At the scale we're operating, Claude 3.5 Sonnet costs a few cents per user per month. Total monthly spend across all Pro users stays in the single-digit dollar range. Lambda execution cost is negligible. The 100 ms inter-request delay between users keeps us comfortably within Anthropic API rate limits without rate-limit errors, and it slows the Lambda run by a few seconds at most.

Operational lessons

Idempotency is non-negotiable. Lambda functions can be retried — by AWS on failure, or by us when debugging. The job checks whether a report already exists for the target user and month before calling the API or writing to the database. If a report is present, the user is skipped. This makes the entire job safe to rerun at any point with no risk of duplicate reports.

Structured logs pay off immediately. Every meaningful event is emitted as a JSON object to stdout:

console.log(JSON.stringify({
  event: "report_generated",
  userId,
  diaryCount: userDiaries.length,
}));

CloudWatch lets you filter on event: "report_generated" or query for a specific userId without parsing free-form log lines. When a user reports a missing report, the investigation takes seconds rather than minutes.

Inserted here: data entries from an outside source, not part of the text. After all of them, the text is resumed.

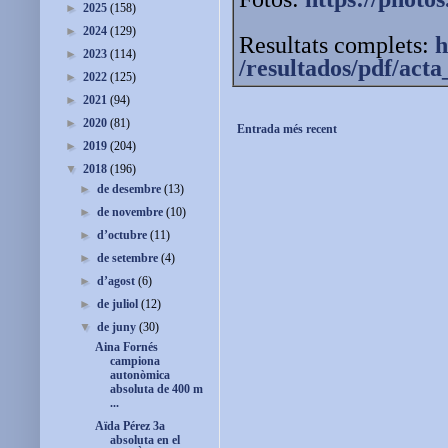
►
2025
(158)
►
2024
(129)
Resultats complets:
h
►
2023
(114)
/resultados/pdf/ac
►
2022
(125)
►
2021
(94)
►
2020
(81)
Entrada més recent
►
2019
(204)
▼
2018
(196)
►
de desembre
(13)
►
de novembre
(10)
►
d’octubre
(11)
►
de setembre
(4)
►
d’agost
(6)
►
de juliol
(12)
▼
de juny
(30)
Aina Fornés
campiona
autonòmica
absoluta de 400 m
...
Aïda Pérez 3a
absoluta en el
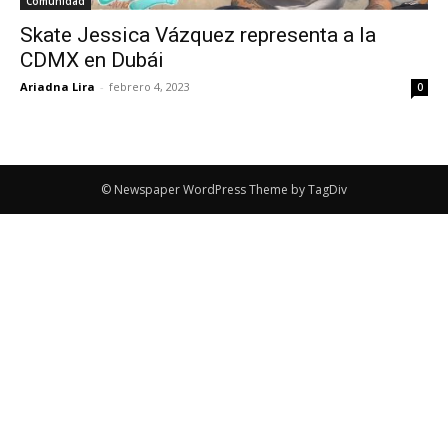
Comunidad
Skate Jessica Vázquez representa a la
CDMX en Dubái
Ariadna Lira
-
febrero 4, 2023
0
© Newspaper WordPress Theme by TagDiv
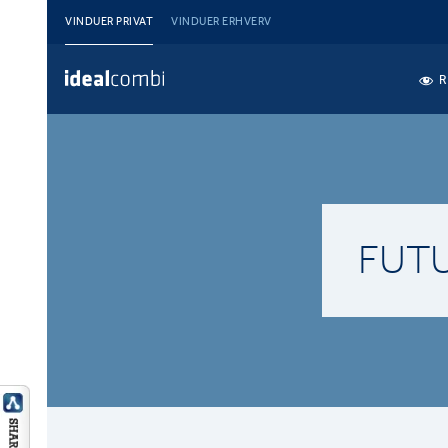
VINDUER PRIVAT
VINDUER ERHVERV
R
FUT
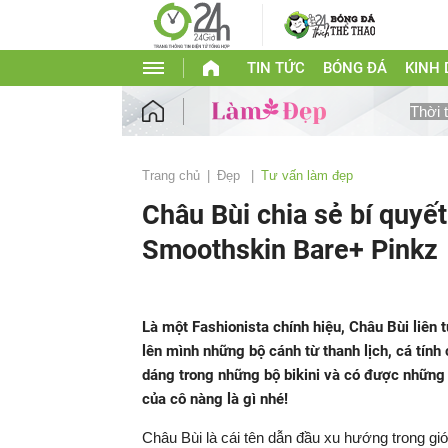
TIN TỨC
BÓNG ĐÁ
KINH
Thời 
Trang chủ
Đẹp
Tư vấn làm đẹp
Châu Bùi chia sẻ bí quyế
Smoothskin Bare+ Pinkz
Là một Fashionista chính hiệu, Châu Bùi liên
lên mình những bộ cánh từ thanh lịch, cá tính
dáng trong những bộ bikini và có được những 
của cô nàng là gì nhé!
Châu Bùi là cái tên dẫn đầu xu hướng trong giới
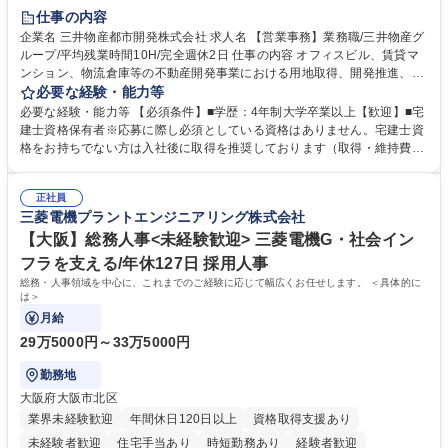
在宅OK
賞与あり
育休あり
完全週休2日制
交通費支給
仕事の内容
駅近5分以内
土日祝休み
寮・社宅あり
企業名 三井物産都市開発株式会社 求人名 【営業事務】業務職/三井物産グ
ループ/平均残業時間10H/完全週休2日 仕事の内容 オフィスビル、賃貸マ
ンション、物流倉庫等の不動産開発事業における用地取得、開発推進、賃
貸運営、売却、仲介・活用提案等を行う営業部門において事務業務を担当
必要な経験・能力等
いただきます。 【詳細】・契約書管理、契約書製本、捺印対応、ファイリ
必要な経験・能力等 【必須条件】■学歴：4年制大学卒業以上【歓迎】■宅
ング、登記簿取得、調書取得・支払業務（各種費用支払、支払管理、請
建士資格保有者※応募に際し必須としている資格はありません。宅建士資
求・支払データ登録、取引先マスター申請対応）・予算作成及び予実管
格をお持ちでない方は入社後に取得を推奨しております（取得・維持費用
理・各種稟議書、報告書作成業務・各種台帳管理、交際費・会議費支払報
の一部補助あり） 【求める人物像】 ・向学心豊かで、主体的に行動でき
告書作成及び月次管理・部内総務庶務全般 など※※配属先によっては上記
る方。 ・社内外の多様な関係者と協調して業務を進められるコミュニケー
の他に担当頂く業務が発生する場合があります。 募集職種 【営業事務】
正社員
ション力がある方。 ・チャレンジを厭わず、粘り強く業務に取り組める
三菱電機プラントエンジニアリング株式会社
業務職/三井物産グループ/平均残業時間10H/完全週休2日
方。多様な関係者と謙虚に信頼関係を構築でき、期限を意識したスケジュ
ール管理が出来る方。※将来的に他部署（営業部門、コーポレート部門）
【大阪】総務人事<未経験歓迎> 三菱電機G・社会イン
へのジョブローテーションの可能性があります。 学歴・資格 学歴：大学
フラを支える/年休127日 採用人事
院 大学 語学力： 資格：宅地建物取引士
総務・人事領域を中心に、これまでのご経験に応じて幅広くお任せします。 ＜具体的に
は＞
月給
29万5000円～33万5000円
勤務地
大阪府大阪市北区
業界未経験歓迎
年間休日120日以上
資格取得支援あり
未経験者歓迎
住宅手当あり
時短勤務あり
経験者歓迎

Production-only scheduling eliminates accidental costs. Without the stage === "production" guard, the Cron would fire in every SST stage — including local dev and staging. That would burn Anthropic API credits and send test emails to real users. The guard is a single conditional around the entire sst.aws.Cron block.

Takeaways

  • SST Cron + Lambda handles low-frequency batch jobs cleanly for subscription-scale products. Step Functions is the natural next step if parallelism becomes necessary.
  • Preserving paragraph structure when converting Lexical JSON to plain text noticeably improves AI output quality.
  • Computing statistics from the full dataset before applying input size limits means heavy users get accurate numbers even when the AI sees only a sample.
  • Structured JSON output from the system prompt makes the same AI response usable by the frontend renderer, the email template, and the idempotency check — no transformation layer required.
  • Idempotency and production-only guards are not optional for any scheduled job that calls a paid external API.